Die Beziehung zwischen Geruch und Gedächtnis erstreckt sich auch auf gedächtnisbezogene Gesundheitsprobleme. Ein verminderter Geruchssinn kann manchmal ein frühes Symptom von Erkrankungen sein, die mit Gedächtnisverlust einhergehen, wie z. B. Parkinson und Alzheimer, kann aber auch einfach eine Folge des Alterns sein.
Diese seltsame Verflechtung von Emotionen und Düften könnte tatsächlich eine einfache evolutionäre Erklärung haben. Die Amygdala entwickelte sich aus einem Bereich des Gehirns, der ursprünglich für die Erkennung von Chemikalien zuständig war. Emotionen sagen uns, dass wir uns Dingen nähern oder sie vermeiden sollen, und genau das tut auch der Geruchssinn. Beide sind also sehr eng mit unserem Überleben verbunden.
In der Tat ähnelt die Art und Weise, wie wir Emotionen nutzen, um die Welt zu verstehen und darauf zu reagieren, der Art und Weise, wie Tiere ihren Geruchssinn nutzen.
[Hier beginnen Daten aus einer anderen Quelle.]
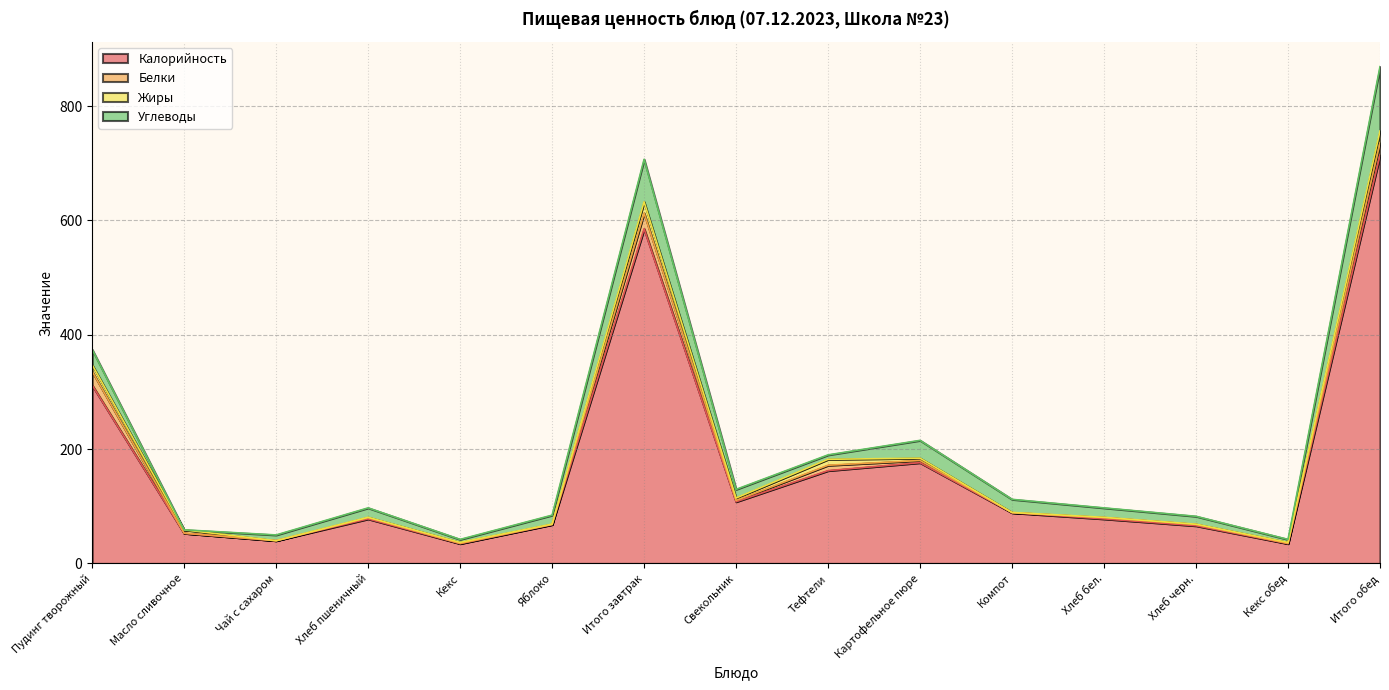

Which category has the lowest value in the Углеводы series?

Масло сливочное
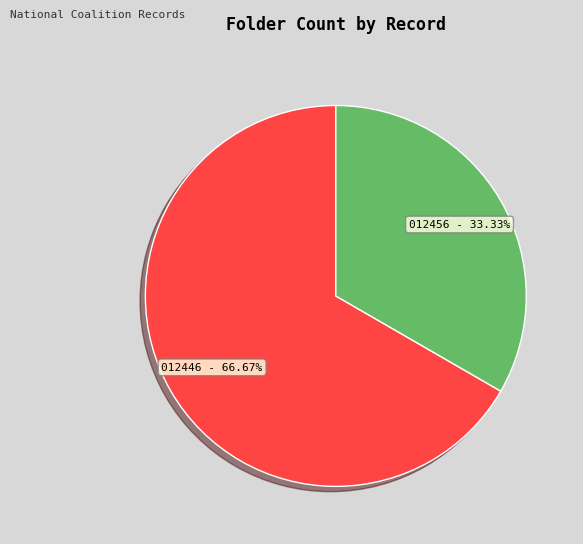

Count the number of slices in the pie.

2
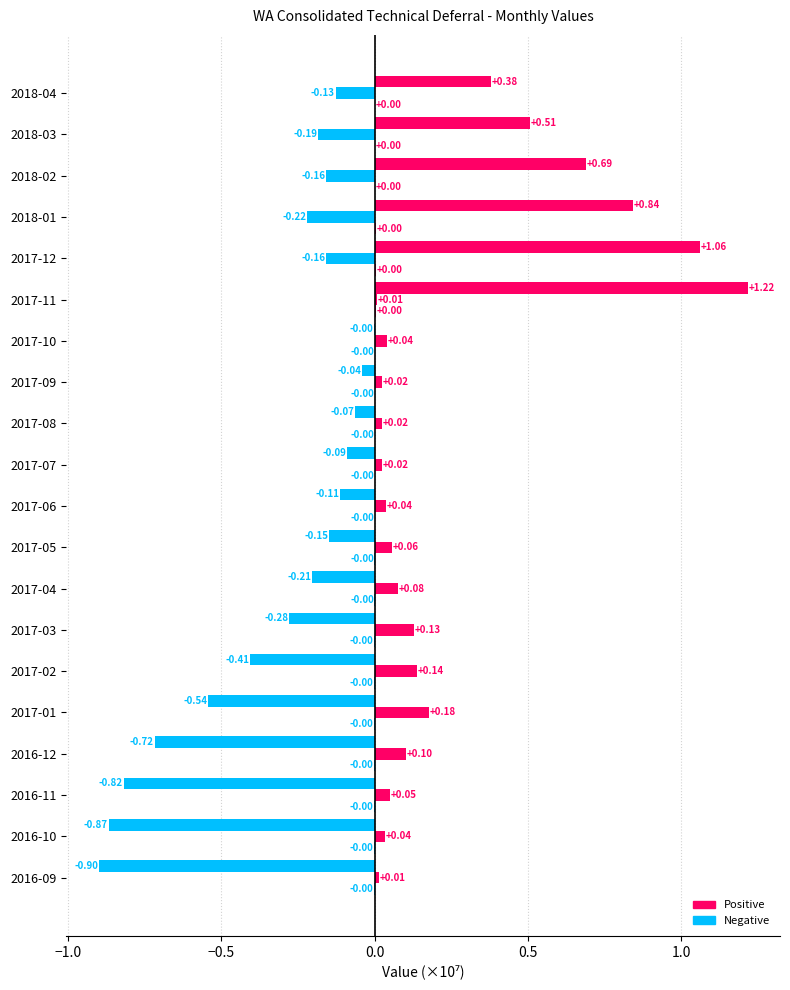

Count the number of data series in this chart.

3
Wenn Sie also das nächste Mal von einem Hauch von Parfüm zu Tränen gerührt werden oder sich ein breites Lächeln auf Ihrem Gesicht ausbreitet, nachdem Sie einen selbstgebackenen Kuchen gerochen haben, können Sie der Art und Weise, wie Ihr Gehirn seine Informationen auf einem uralten Gerüst organisiert, danken – oder es dafür verantwortlich machen.